Studies have shown that these approaches reduce costs associated with
extension services as community members are able to identify and solve
their own problems. They also increase the level of farmers’
knowledge on current and probable produce prices, post-harvest
management (storage and pest control) skills, HIV and AIDS and
business management information.
“Loan processing costs are reduced, too. And, so, are monitoring and
debt collection costs. In short, chances of default are reduced, “says
Nyekanyeka, adding:
“It is so simple to start addressing challenges in Agriculture. But
the National Budget is not enough. That is why agriculture has, in
more ways than one, been neglected.
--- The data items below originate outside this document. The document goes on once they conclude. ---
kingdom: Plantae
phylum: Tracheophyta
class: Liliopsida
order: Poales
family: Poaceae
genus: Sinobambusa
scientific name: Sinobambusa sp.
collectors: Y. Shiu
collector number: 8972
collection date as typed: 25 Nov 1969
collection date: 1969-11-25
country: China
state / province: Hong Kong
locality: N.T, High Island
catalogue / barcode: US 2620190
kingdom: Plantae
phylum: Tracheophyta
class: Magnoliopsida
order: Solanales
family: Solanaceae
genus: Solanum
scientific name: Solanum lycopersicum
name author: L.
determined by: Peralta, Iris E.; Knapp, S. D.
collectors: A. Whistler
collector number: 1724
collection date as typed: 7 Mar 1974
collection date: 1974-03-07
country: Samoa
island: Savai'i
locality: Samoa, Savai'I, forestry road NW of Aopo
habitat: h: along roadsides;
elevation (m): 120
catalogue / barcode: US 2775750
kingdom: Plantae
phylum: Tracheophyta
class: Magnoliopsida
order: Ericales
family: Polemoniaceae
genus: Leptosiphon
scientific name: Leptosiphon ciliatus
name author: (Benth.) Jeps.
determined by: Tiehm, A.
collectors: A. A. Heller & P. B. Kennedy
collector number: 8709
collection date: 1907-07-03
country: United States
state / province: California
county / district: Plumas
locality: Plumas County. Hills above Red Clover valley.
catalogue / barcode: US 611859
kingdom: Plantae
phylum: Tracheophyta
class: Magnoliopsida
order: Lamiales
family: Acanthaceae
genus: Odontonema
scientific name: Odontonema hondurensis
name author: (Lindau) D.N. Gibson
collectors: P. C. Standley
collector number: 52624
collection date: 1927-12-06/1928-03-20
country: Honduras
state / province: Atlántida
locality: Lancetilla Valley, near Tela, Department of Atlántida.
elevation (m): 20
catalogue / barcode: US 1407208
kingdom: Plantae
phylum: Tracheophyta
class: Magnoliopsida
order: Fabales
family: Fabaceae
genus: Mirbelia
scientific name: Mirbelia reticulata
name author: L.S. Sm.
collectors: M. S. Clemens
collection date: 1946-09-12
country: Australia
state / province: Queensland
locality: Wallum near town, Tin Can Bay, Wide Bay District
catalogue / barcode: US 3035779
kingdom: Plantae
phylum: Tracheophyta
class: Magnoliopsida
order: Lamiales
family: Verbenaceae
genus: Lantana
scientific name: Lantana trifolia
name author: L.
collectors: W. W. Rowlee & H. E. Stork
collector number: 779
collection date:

We need to increase rural people’s
access to financing,” says Nyekanyeka.
Nyekanyeka ties his point on Bvumbwe Sacco statistics that 80 percent
of its members are farmers.
And it sounds sweet, really, heard through the prism of ordinary ears.
Not to Dr. David Mkwambisi, the Bunda College of Agriculture-based
Environment and Development expert. Mkwambisi argues that, “despite
the proliferation of farmer-owned organisations and farmer (dominated)
cooperatives, the poverty index among smallholder farmers is
alarming”.
Dr. Mkwambisi notes that “this clearly shows that designing,
implementing, monitoring of agricultural interventions is not
coordinated, thereby duplicating efforts, confusing the farmer,
disturbing ecosystems and landscapes, while increasing administrative
ecological footprints”.
In other words, Dr. Mkwambisi’s prescribes policy misfiring as the
weevil in our agricultural stem.
It is encouraging, however, to note that the Bankers Association of
Malawi (Bam) has stated that its members are trying hard to bring the
cash that changes lives to the rural areas.
Bam executive director, Fanuel Kumdana, notes, however that rural
banking goes with extra-costs in terms of security and operational
needs.
He says, for example, that automated machines require electricity and
security. In the absence of electricity, Diesel-run generators take
the place, making it more expensive to run rural operations.